I happen to be lucky enough to work at a brewery that participated in the brewing of Black is Beautiful, and honestly, the message around the beer is as great as the beer itself. The fact that this recipe has brought together many different cultures shows that if you put two beers between people from two different walks of life, it’s possible to find common ground. Beer has been around for centuries and is only adapting to more and more cultures over time.
As a black man in the craft beer industry, you don’t see too many people who look like me brewing beer or have an interest in beer other than your standard domestics. It took me years to find something I was genuinely passionate about, and as it turns out, it also makes people happy! I didn’t grow up with anyone to show me anything about craft beer; in fact, my dad still likes his Coors light over any craft beers I’ve had him taste over the years, but he’s always open to trying. Any new recipe I brew, my dad is usually one of the first people to sample.
I would love to follow in the vision of Marcus Baskerville and encourage more people of color to get into the world of craft beer. The stereotype of the bearded white male in craft beer has been around long enough and needs to be changed. There’s no question that beer has impacted my life for the better. Growing up in the westside of Detroit, there wasn’t and still really isn’t much of a market for craft beer. When I got to high school, I moved to Canton, MI, a suburb of Detroit, and immediately noticed a cultural difference. I moved from a predominantly black neighborhood to a mostly white area, which ultimately turned me onto foods, music, and experiences I wouldn’t have known much about had I never moved; one of those experiences was my first craft beer.

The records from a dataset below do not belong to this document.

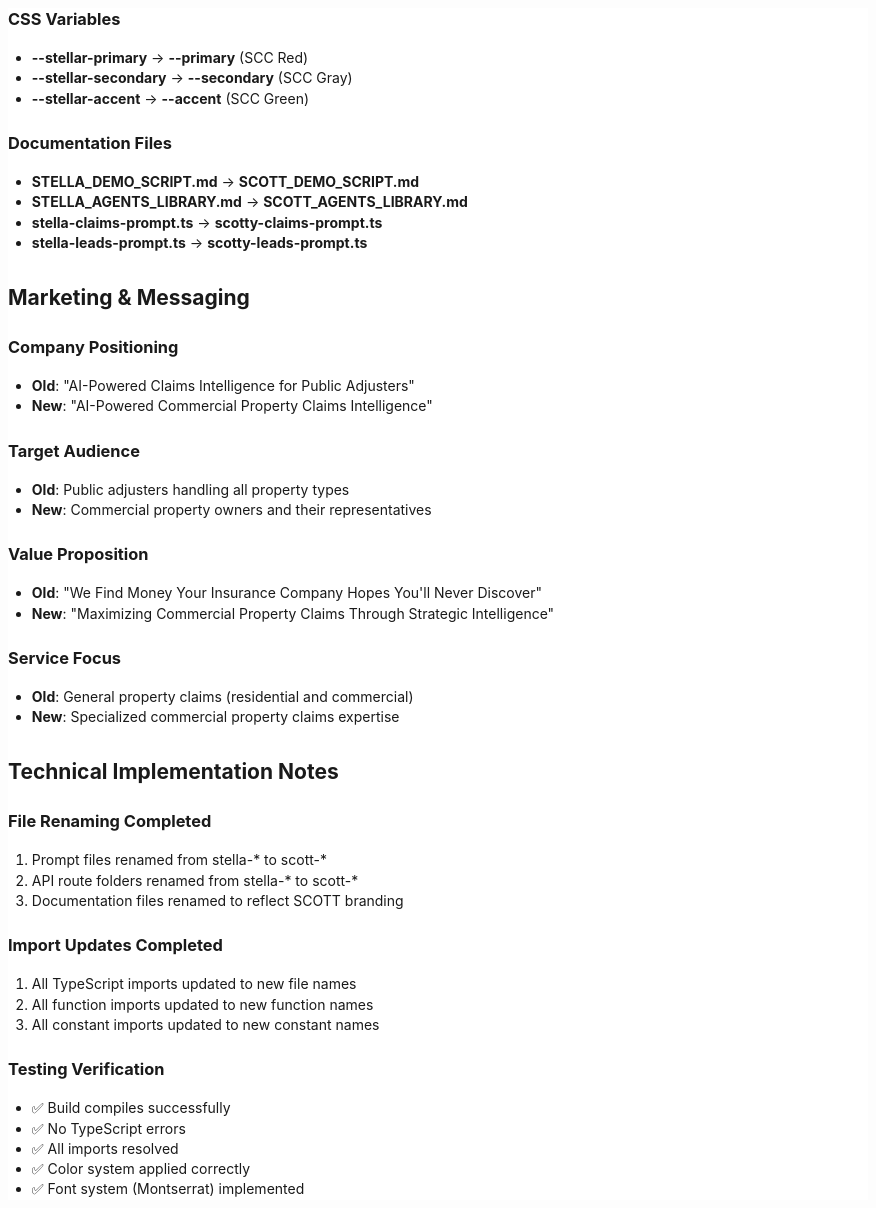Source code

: ### CSS Variables
- **--stellar-primary** → **--primary** (SCC Red)
- **--stellar-secondary** → **--secondary** (SCC Gray)
- **--stellar-accent** → **--accent** (SCC Green)

### Documentation Files
- **STELLA_DEMO_SCRIPT.md** → **SCOTT_DEMO_SCRIPT.md**
- **STELLA_AGENTS_LIBRARY.md** → **SCOTT_AGENTS_LIBRARY.md**
- **stella-claims-prompt.ts** → **scotty-claims-prompt.ts**
- **stella-leads-prompt.ts** → **scotty-leads-prompt.ts**

## Marketing & Messaging

### Company Positioning
- **Old**: "AI-Powered Claims Intelligence for Public Adjusters"
- **New**: "AI-Powered Commercial Property Claims Intelligence"

### Target Audience
- **Old**: Public adjusters handling all property types
- **New**: Commercial property owners and their representatives

### Value Proposition
- **Old**: "We Find Money Your Insurance Company Hopes You'll Never Discover"
- **New**: "Maximizing Commercial Property Claims Through Strategic Intelligence"

### Service Focus
- **Old**: General property claims (residential and commercial)
- **New**: Specialized commercial property claims expertise

## Technical Implementation Notes

### File Renaming Completed
1. Prompt files renamed from stella-* to scott-*
2. API route folders renamed from stella-* to scott-*
3. Documentation files renamed to reflect SCOTT branding

### Import Updates Completed
1. All TypeScript imports updated to new file names
2. All function imports updated to new function names
3. All constant imports updated to new constant names

### Testing Verification
- ✅ Build compiles successfully
- ✅ No TypeScript errors
- ✅ All imports resolved
- ✅ Color system applied correctly
- ✅ Font system (Montserrat) implemented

My journey into beer started in my early 20’s with friends turning me on to different beers. Purchasing and tasting different styles of beer over the next few years prompted me to get into homebrewing and experimenting with what goes different styles of beer. Spending time figuring out things like the difference between lager from an ale or a stout from a porter, trying to get familiar with beer, and ultimately led me to take classes on evaluating beer and studying for the Cicerone exam. When I’m around my family and try to introduce them to some of my favorite craft beers, they usually stick to the buds and millers of the world because that’s what they know. I’m still holding out hope that my own family expands their palate, but for me, beer has taken me places and met people outside the norm of where I grew up.
Beer has opened a world for me to think outside the 9-to-5 cubicle life, leaving a comfortable desk job to pursue a challenging yet fun career in the beer industry. On top of homebrewing and my regular job, a friend and I started a craft beer and music podcast in September 2018 called “Beats, Brews, and Points of View”. On Beats, Brews, and Points of View, my co-host, Neil Richter, and I recap new music releases of the week, talk about current events in the world and interview guest artists, brewers, business owners, public figures, and people from all walks of life on the show. We also enjoy a different Michigan-based craft beer every episode.

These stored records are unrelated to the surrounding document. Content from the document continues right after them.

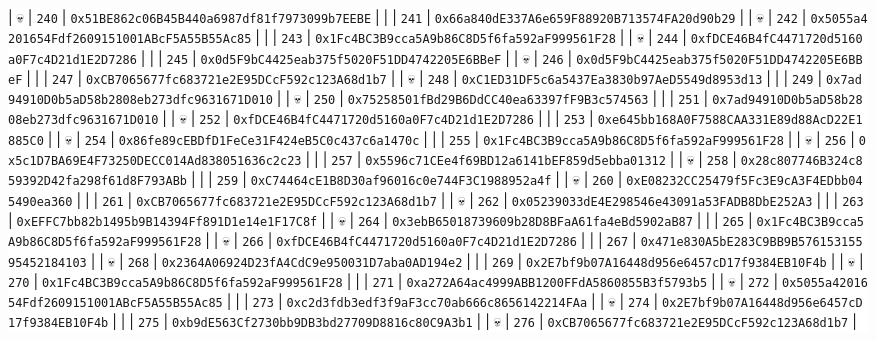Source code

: | 💀 | `240` | `0x51BE862c06B45B440a6987df81f7973099b7EEBE` |
|  | `241` | `0x66a840dE337A6e659F88920B713574FA20d90b29` |
| 💀 | `242` | `0x5055a4201654Fdf2609151001ABcF5A55B55Ac85` |
|  | `243` | `0x1Fc4BC3B9cca5A9b86C8D5f6fa592aF999561F28` |
| 💀 | `244` | `0xfDCE46B4fC4471720d5160a0F7c4D21d1E2D7286` |
|  | `245` | `0x0d5F9bC4425eab375f5020F51DD4742205E6BBeF` |
| 💀 | `246` | `0x0d5F9bC4425eab375f5020F51DD4742205E6BBeF` |
|  | `247` | `0xCB7065677fc683721e2E95DCcF592c123A68d1b7` |
| 💀 | `248` | `0xC1ED31DF5c6a5437Ea3830b97AeD5549d8953d13` |
|  | `249` | `0x7ad94910D0b5aD58b2808eb273dfc9631671D010` |
| 💀 | `250` | `0x75258501fBd29B6DdCC40ea63397fF9B3c574563` |
|  | `251` | `0x7ad94910D0b5aD58b2808eb273dfc9631671D010` |
| 💀 | `252` | `0xfDCE46B4fC4471720d5160a0F7c4D21d1E2D7286` |
|  | `253` | `0xe645bb168A0F7588CAA331E89d88AcD22E1885C0` |
| 💀 | `254` | `0x86fe89cEBDfD1FeCe31F424eB5C0c437c6a1470c` |
|  | `255` | `0x1Fc4BC3B9cca5A9b86C8D5f6fa592aF999561F28` |
| 💀 | `256` | `0x5c1D7BA69E4F73250DECC014Ad838051636c2c23` |
|  | `257` | `0x5596c71CEe4f69BD12a6141bEF859d5ebba01312` |
| 💀 | `258` | `0x28c807746B324c859392D42fa298f61d8F793ABb` |
|  | `259` | `0xC74464cE1B8D30af96016c0e744F3C1988952a4f` |
| 💀 | `260` | `0xE08232CC25479f5Fc3E9cA3F4EDbb045490ea360` |
|  | `261` | `0xCB7065677fc683721e2E95DCcF592c123A68d1b7` |
| 💀 | `262` | `0x05239033dE4E298546e43091a53FADB8DbE252A3` |
|  | `263` | `0xEFFC7bb82b1495b9B14394Ff891D1e14e1F17C8f` |
| 💀 | `264` | `0x3ebB65018739609b28D8BFaA61fa4eBd5902aB87` |
|  | `265` | `0x1Fc4BC3B9cca5A9b86C8D5f6fa592aF999561F28` |
| 💀 | `266` | `0xfDCE46B4fC4471720d5160a0F7c4D21d1E2D7286` |
|  | `267` | `0x471e830A5bE283C9BB9B57615315595452184103` |
| 💀 | `268` | `0x2364A06924D23fA4CdC9e950031D7aba0AD194e2` |
|  | `269` | `0x2E7bf9b07A16448d956e6457cD17f9384EB10F4b` |
| 💀 | `270` | `0x1Fc4BC3B9cca5A9b86C8D5f6fa592aF999561F28` |
|  | `271` | `0xa272A64ac4999ABB1200FFdA5860855B3f5793b5` |
| 💀 | `272` | `0x5055a4201654Fdf2609151001ABcF5A55B55Ac85` |
|  | `273` | `0xc2d3fdb3edf3f9aF3cc70ab666c8656142214FAa` |
| 💀 | `274` | `0x2E7bf9b07A16448d956e6457cD17f9384EB10F4b` |
|  | `275` | `0xb9dE563Cf2730bb9DB3bd27709D8816c80C9A3b1` |
| 💀 | `276` | `0xCB7065677fc683721e2E95DCcF592c123A68d1b7` |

In short, the world of craft beer is big enough to include more people of color. Black is Beautiful has brought important issues to the forefront of an industry that may have never thought twice about what’s going on outside the brewery walls. It’s a beautiful thing to know there are allies outside of my ethnicity and country who feel as strongly about this topic as I do. It’s a beautiful thing that beer brought this many people across 21 different countries together for a common goal, equality, and inclusion. Hopefully, the impact Black is Beautiful has had on the beer industry will not only shed light on the issue of police brutality and systematic racism in America but should also serve as a welcome to all people of color to get interested in the world of craft beer.
Sometimes, all it takes is that first sip.